Ursula von der Leyen said the bloc of 27 countries’ recovery plan was made possible by a refusal to “tear ourselves apart” and by fighting the pandemic as a united front.

Ms von der Leyen described the €750 billion ($913.11bn) Next Generation EU initiative as Europe’s biggest recovery effort since the post-Second World War Marshall Plan.

The centrepiece is the €672.50bn in loans and grants via the Recovery and Resilience Facility, with each member state asked to submit a plan of intended reforms.

The Commission wants to use the pandemic as an opportunity to transform the bloc’s future, with 37 per cent of recovery plan funds earmarked for climate-friendly objectives. Another 20 per cent should be devoted to the digital transition, it said.

It is expected that from next week, the Commission will begin approving national recovery plans with 23 member states having submitted proposals.

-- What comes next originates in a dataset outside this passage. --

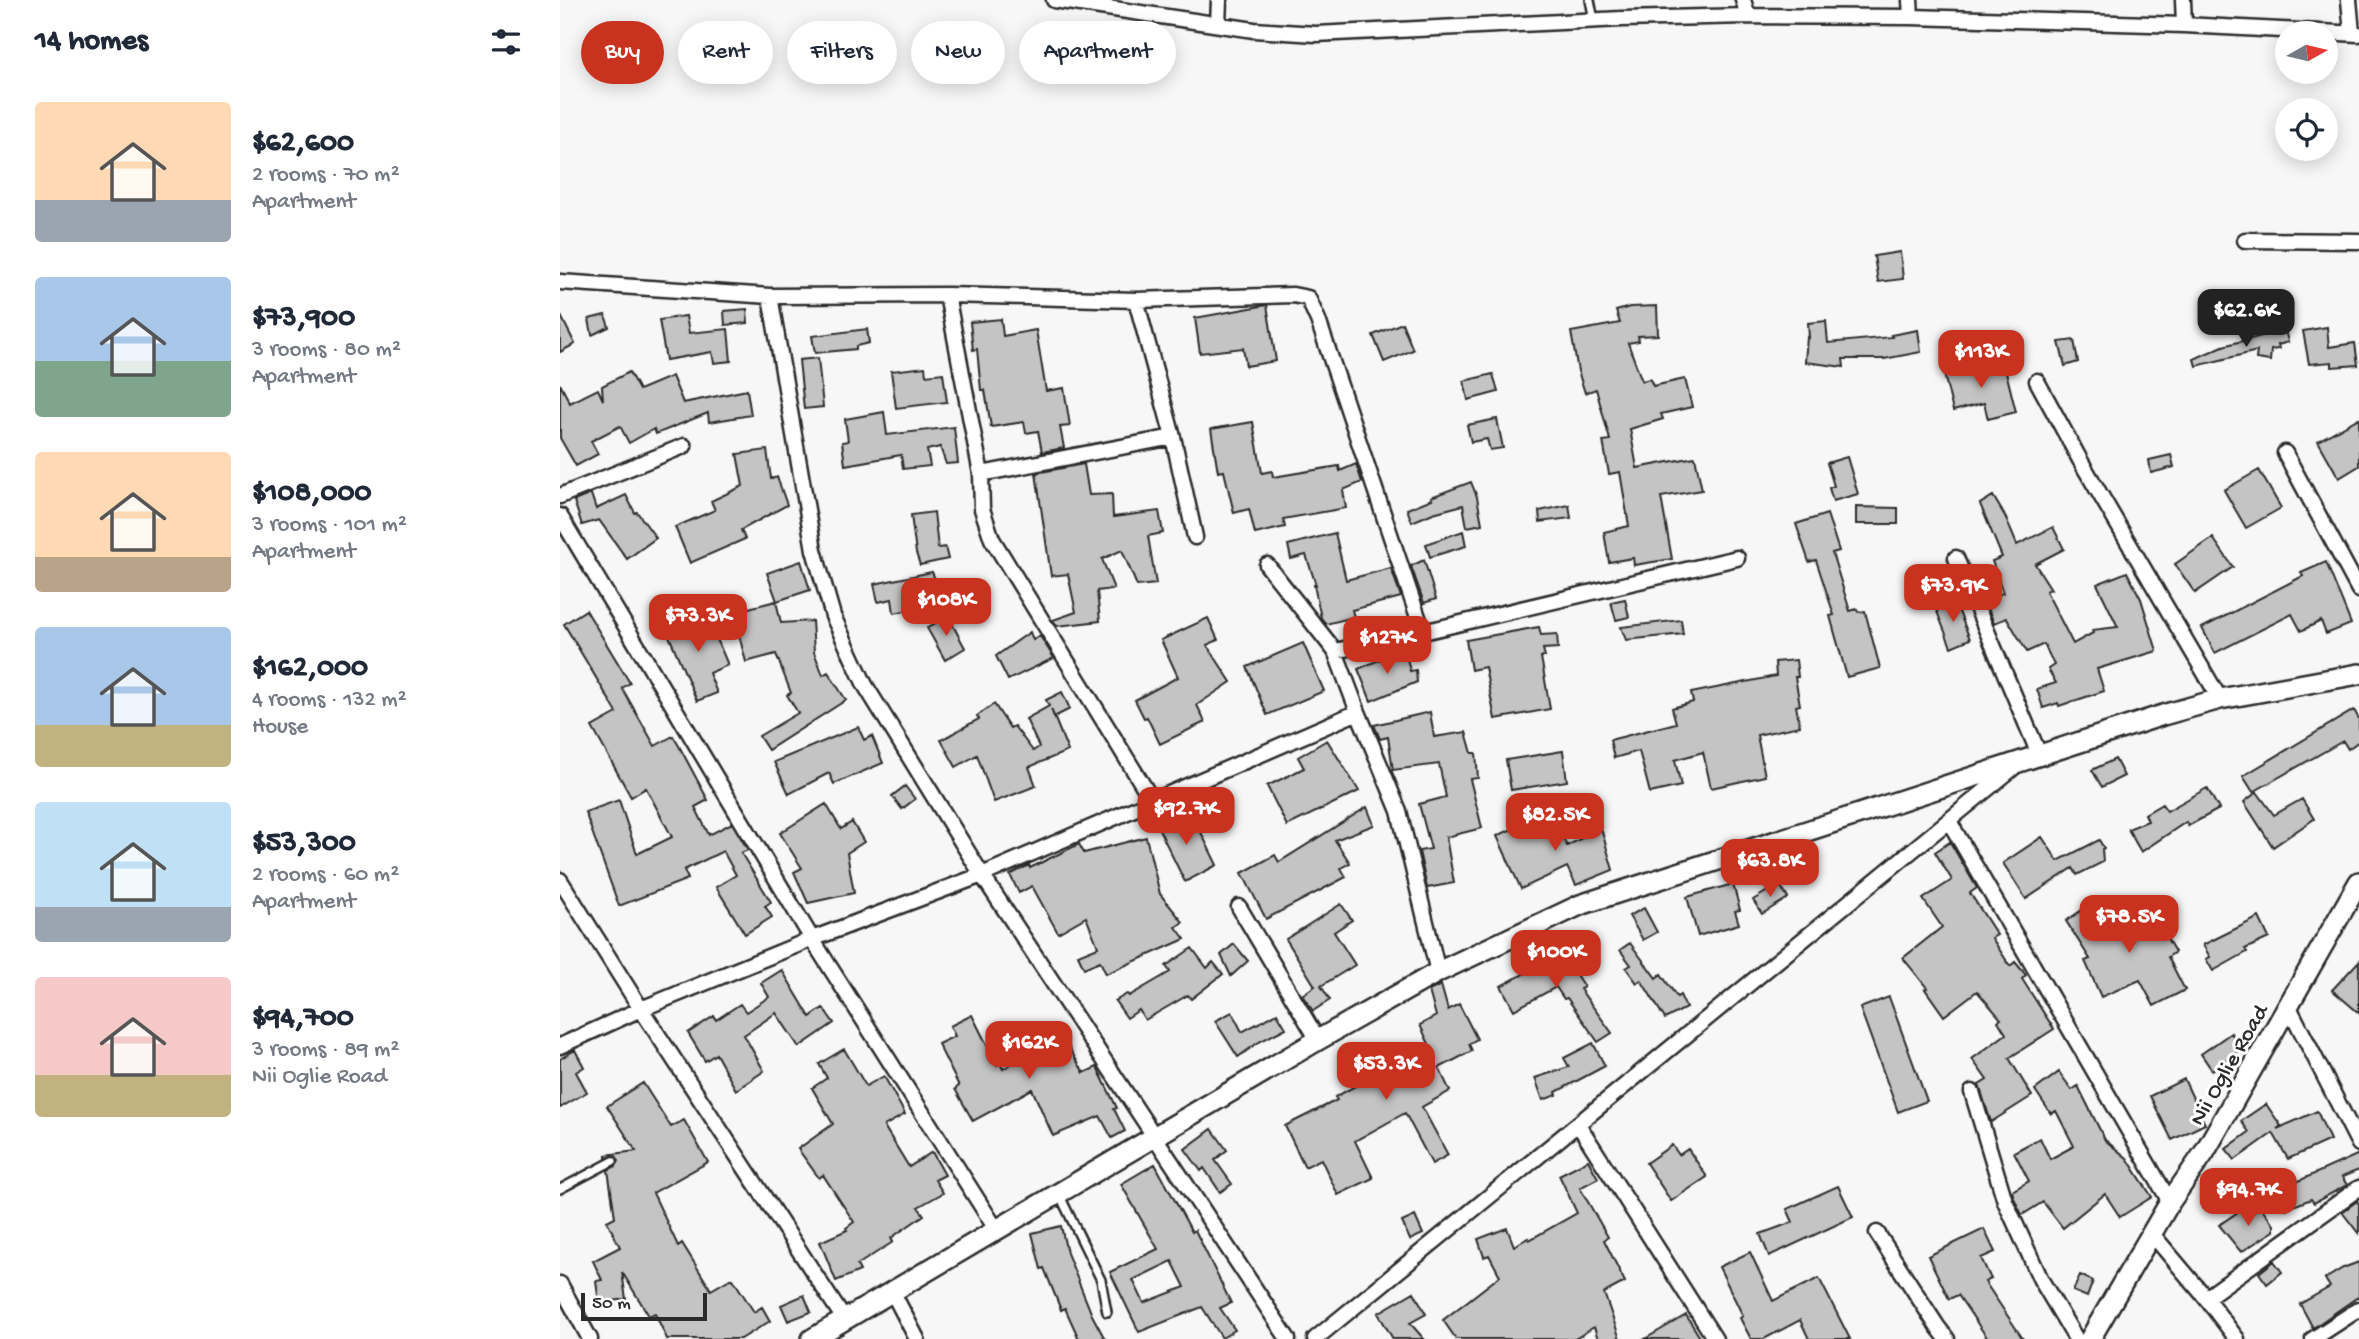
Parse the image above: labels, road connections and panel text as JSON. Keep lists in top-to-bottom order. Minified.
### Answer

“These plans send a very clear message. Europeans are ready for a new start,” Ms von der Leyen told the European Parliament. “Our citizens are ready to embrace a more sustainable, a more digital and a more resilient future.”

Ms von der Leyen said the EU plan sought to make it a “European” recovery.

“Next Generation EU can deliver so much more than 27 individual recovery plans ever could and this will further unite our union. Europeans are in this crisis together, we will come out of it together and we will come out stronger than ever before.

“Next Generation EU has shown how much we can achieve when we all work together. So, with more confidence than ever, I say ‘long live Europe’.”

The plan was devised in July 2020 but needed the support of all member states before the Commission could borrow the billions of euros required to kick-start the recovery.

The EU’s statistical office on Tuesday reported that gross domestic product in the 19 eurozone countries decreased by 0.3 per cent in the first quarter of 2021 compared to the previous three months.